Aku .. ak .. akkuu .. men ...!”
Aku
tahu terusan kata-kata yang tak mampu terucap saat itu. Kau sangat mencintai
ibu, walau tak bisa terucap kala itu. Senja di Stadion Wilis seolah ikut
melepas kepergianmu.
***
Untuk LIONADE ADITYA, You
Always become apart for AREMA dan Aremania. Semoga engkau tenang di alam sana,
Kawan ....
“Hari
ini tepat 9 tahun sejak kepergianmu, Kak. Banner sepanjang 20 meter terpampang
jelas di Stadion Wilis yang menjadi saksi bisu Fanatisme yang merenggut nyawamu
dan meninggalkan luka untuk orang-orang yang menyayangimu,” desisku sambil menghela
napas yang sedikit sesak.
Hening
dalam doa, semua terdiam dan memanjatkan doa untuk korban tragedi suporter yang
tak akan pernah terlupa dalam catatan hitam sepak bola Indonesia. Ratusan
Aremania dan Aremanita yang diikuti pula warga sekitar Madiun yang turut
berduka terlarut dalam suasana haru peringatan 9 tahun Madiun Disaster sore
ini.
“Ini hidupku, Dek. Tak peduli
orang memandang rendah derajatku sebagai suporter.
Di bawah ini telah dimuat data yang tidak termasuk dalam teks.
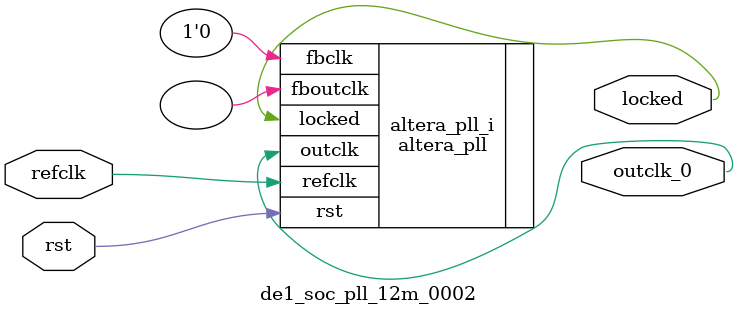
<source format=v>
`timescale 1ns/10ps
module  de1_soc_pll_12m_0002(

	// interface 'refclk'
	input wire refclk,

	// interface 'reset'
	input wire rst,

	// interface 'outclk0'
	output wire outclk_0,

	// interface 'locked'
	output wire locked
);

	altera_pll #(
		.fractional_vco_multiplier("false"),
		.reference_clock_frequency("50.0 MHz"),
		.operation_mode("direct"),
		.number_of_clocks(1),
		.output_clock_frequency0("12.000000 MHz"),
		.phase_shift0("0 ps"),
		.duty_cycle0(50),
		.output_clock_frequency1("0 MHz"),
		.phase_shift1("0 ps"),
		.duty_cycle1(50),
		.output_clock_frequency2("0 MHz"),
		.phase_shift2("0 ps"),
		.duty_cycle2(50),
		.output_clock_frequency3("0 MHz"),
		.phase_shift3("0 ps"),
		.duty_cycle3(50),
		.output_clock_frequency4("0 MHz"),
		.phase_shift4("0 ps"),
		.duty_cycle4(50),
		.output_clock_frequency5("0 MHz"),
		.phase_shift5("0 ps"),
		.duty_cycle5(50),
		.output_clock_frequency6("0 MHz"),
		.phase_shift6("0 ps"),
		.duty_cycle6(50),
		.output_clock_frequency7("0 MHz"),
		.phase_shift7("0 ps"),
		.duty_cycle7(50),
		.output_clock_frequency8("0 MHz"),
		.phase_shift8("0 ps"),
		.duty_cycle8(50),
		.output_clock_frequency9("0 MHz"),
		.phase_shift9("0 ps"),
		.duty_cycle9(50),
		.output_clock_frequency10("0 MHz"),
		.phase_shift10("0 ps"),
		.duty_cycle10(50),
		.output_clock_frequency11("0 MHz"),
		.phase_shift11("0 ps"),
		.duty_cycle11(50),
		.output_clock_frequency12("0 MHz"),
		.phase_shift12("0 ps"),
		.duty_cycle12(50),
		.output_clock_frequency13("0 MHz"),
		.phase_shift13("0 ps"),
		.duty_cycle13(50),
		.output_clock_frequency14("0 MHz"),
		.phase_shift14("0 ps"),
		.duty_cycle14(50),
		.output_clock_frequency15("0 MHz"),
		.phase_shift15("0 ps"),
		.duty_cycle15(50),
		.output_clock_frequency16("0 MHz"),
		.phase_shift16("0 ps"),
		.duty_cycle16(50),
		.output_clock_frequency17("0 MHz"),
		.phase_shift17("0 ps"),
		.duty_cycle17(50),
		.pll_type("General"),
		.pll_subtype("General")
	) altera_pll_i (
		.rst	(rst),
		.outclk	({outclk_0}),
		.locked	(locked),
		.fboutclk	( ),
		.fbclk	(1'b0),
		.refclk	(refclk)
	);
endmodule


</source>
Aku hanya ingin kau tahu,
Dek, sepak bola tak semengerikan yang orang-orang ceritakan padamu dan aku
ingin kau menjadi seorang Retropus (Suporter) yang kelak bisa mengubah
pandangan dunia tentang dunia suporter.” Ingatku tentang
ucapannya di saat terakhir.
“I
am Retropus, Kak dan aku berhasil memenuhi keinginanmu,” lirihku sambil
memandang fotomu yang tersenyum bangga dengan Jersey berlambang singa di dadamu
dan meletakkan sebuah buku, “I am
Retropus, Slide story of Madiun Disaster” karanganku di sebelahnya.
“Terima
kasih telah mengajariku duniamu, Kak,” lirihku lagi sambil berlalu mengikuti
jejakmu sebagai seorang retropus.
Sebuah Fanatisme yang terkadang merenggut nyawa orang yang kita sayang, namun tak sepantasnya ada balas dendam yang berkepanjangan. Darah tak seharusnya dibalas dengan darah, karena dibalik darah yang tertumpah selalu ada air mata orang-orang yang kita sayang.